By Mike Steely

The website “Roadside America” does a pretty good job of listing unusual attractions, sites, and oddities in our nation and Canada. You can pick a state and take a look at everything from Knoxville’s Airplane Filling Station to Alaska’s Igloo City.

Making a side trip on any journey sometimes makes the travel better and gives you a chance to get out of the car and stretch. Sometimes the creation, saving and promotion of an odd attraction can be a great benefit for a smaller community. Within our region are several examples such as the historic courthouse in Kingston, the old gasoline station in Tazewell, and the Crockett Tavern in Morristown.

On our vacation, a long camping trip to Canada, we stopped at many of these unusual landmarks, attractions and preserved places.
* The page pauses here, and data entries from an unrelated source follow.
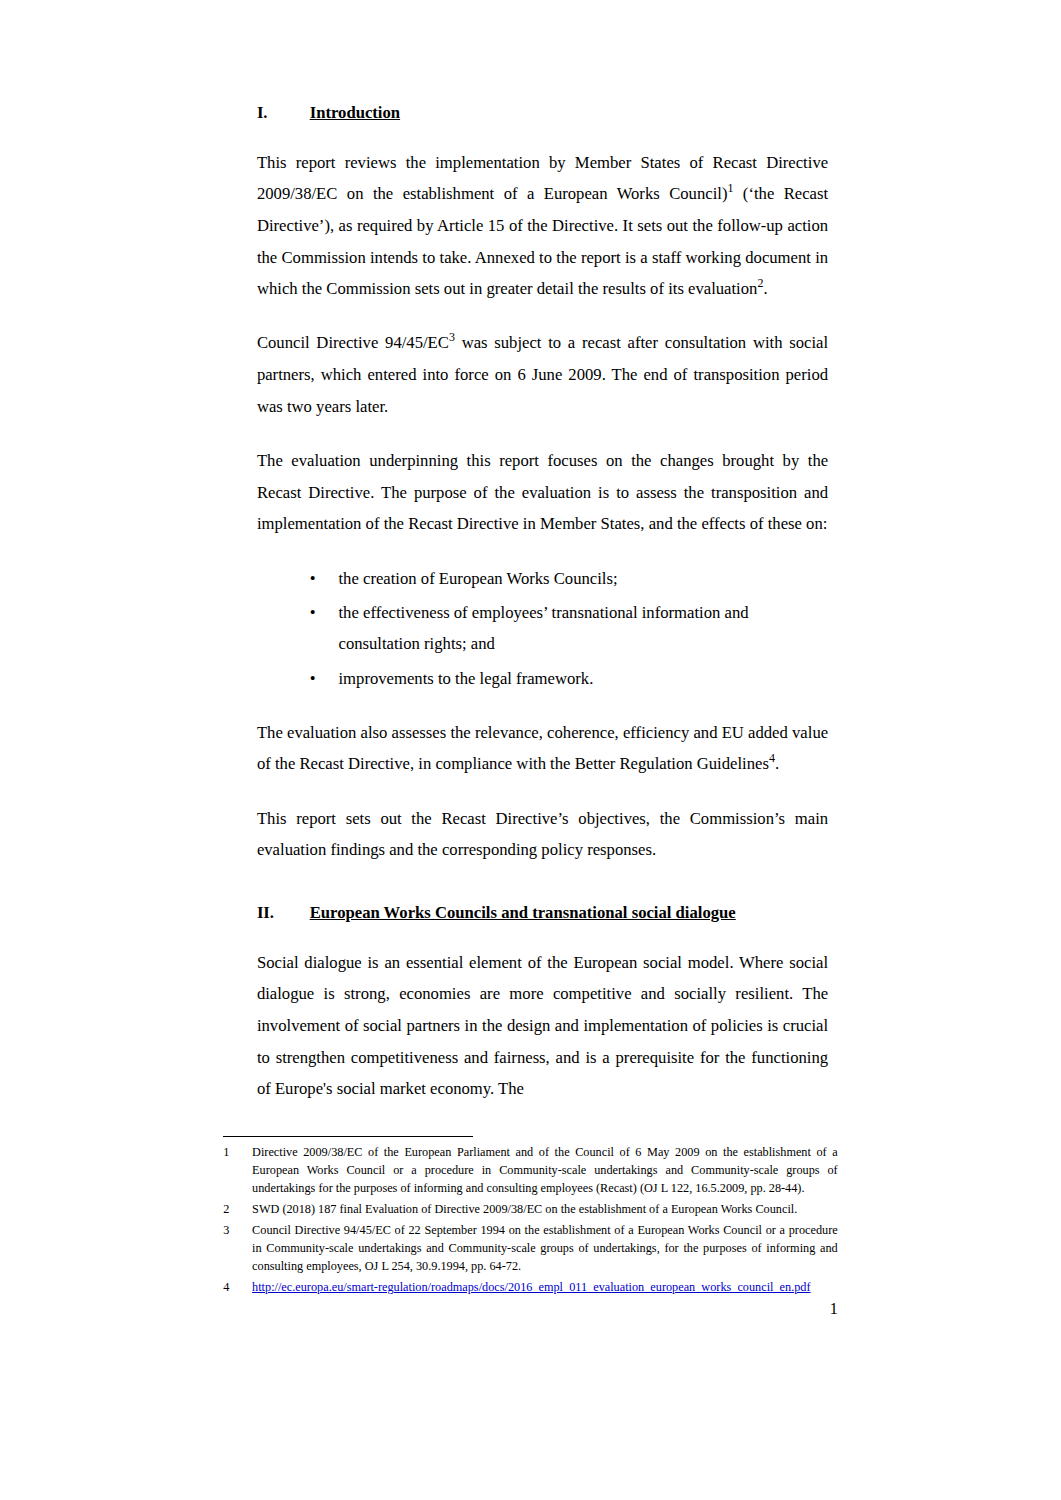I. Introduction
This report reviews the implementation by Member States of Recast Directive 2009/38/EC on the establishment of a European Works Council)1 (‘the Recast Directive’), as required by Article 15 of the Directive. It sets out the follow-up action the Commission intends to take. Annexed to the report is a staff working document in which the Commission sets out in greater detail the results of its evaluation2.
Council Directive 94/45/EC3 was subject to a recast after consultation with social partners, which entered into force on 6 June 2009. The end of transposition period was two years later.
The evaluation underpinning this report focuses on the changes brought by the Recast Directive. The purpose of the evaluation is to assess the transposition and implementation of the Recast Directive in Member States, and the effects of these on:
the creation of European Works Councils;
the effectiveness of employees’ transnational information and consultation rights; and
improvements to the legal framework.
The evaluation also assesses the relevance, coherence, efficiency and EU added value of the Recast Directive, in compliance with the Better Regulation Guidelines4.
This report sets out the Recast Directive’s objectives, the Commission’s main evaluation findings and the corresponding policy responses.
II. European Works Councils and transnational social dialogue
Social dialogue is an essential element of the European social model. Where social dialogue is strong, economies are more competitive and socially resilient. The involvement of social partners in the design and implementation of policies is crucial to strengthen competitiveness and fairness, and is a prerequisite for the functioning of Europe's social market economy. The
1
Directive 2009/38/EC of the European Parliament and of the Council of 6 May 2009 on the establishment of a European Works Council or a procedure in Community-scale undertakings and Community-scale groups of undertakings for the purposes of informing and consulting employees (Recast) (OJ L 122, 16.5.2009, pp. 28-44).
2
SWD (2018) 187 final Evaluation of Directive 2009/38/EC on the establishment of a European Works Council.
3
Council Directive 94/45/EC of 22 September 1994 on the establishment of a European Works Council or a procedure in Community-scale undertakings and Community-scale groups of undertakings, for the purposes of informing and consulting employees, OJ L 254, 30.9.1994, pp. 64-72.
4
http://ec.europa.eu/smart-regulation/roadmaps/docs/2016_empl_011_evaluation_european_works_council_en.pdf
1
Probably the best example of a community effort to save and promote an odd attraction is a large unusual structure in Bedford, Pennsylvania.

The Coffee Pot was built in 1927 by David Berton Koontz and served as a diner, bus station and bar over the years. The 18-foot tall metal building, shaped like a huge coffee pot, was closed in 1980 and sat abandoned and deteriorating until 2003 when the Lincoln Highway Heritage Corridor group bought it and moved it to the Bedford County Fair Grounds.

The old Lincoln Highway, stretching from Time Square in New York City to San Francisco, was built in 1913 and was the first transcontinental auto highway in our nation. In the Bedford area there are many other small attractions available free to the public.

Pennsylvania is a haven for anyone interested in covered bridges and Bedford County has 14 of the hand-built structures, some as old as 100 years. The county also has a “Gravity Hill” where it appears your vehicle rolls uphill along the route.

Bedford is just off Interstate 70/76 and not far from the site of the Flight 93 National Monument and the Johnstown, Pa., Flood Museum.

Anyone planning a vacation or travel in the area might want to keep an eye out for unusual landmarks, structures or historic sites. Certainly The Coffee Pot is one of those and anyone in Bedford can direct you to that odd structure. If you keep an eye out for little known attractions or oddities you might discover places you didn’t expect to see.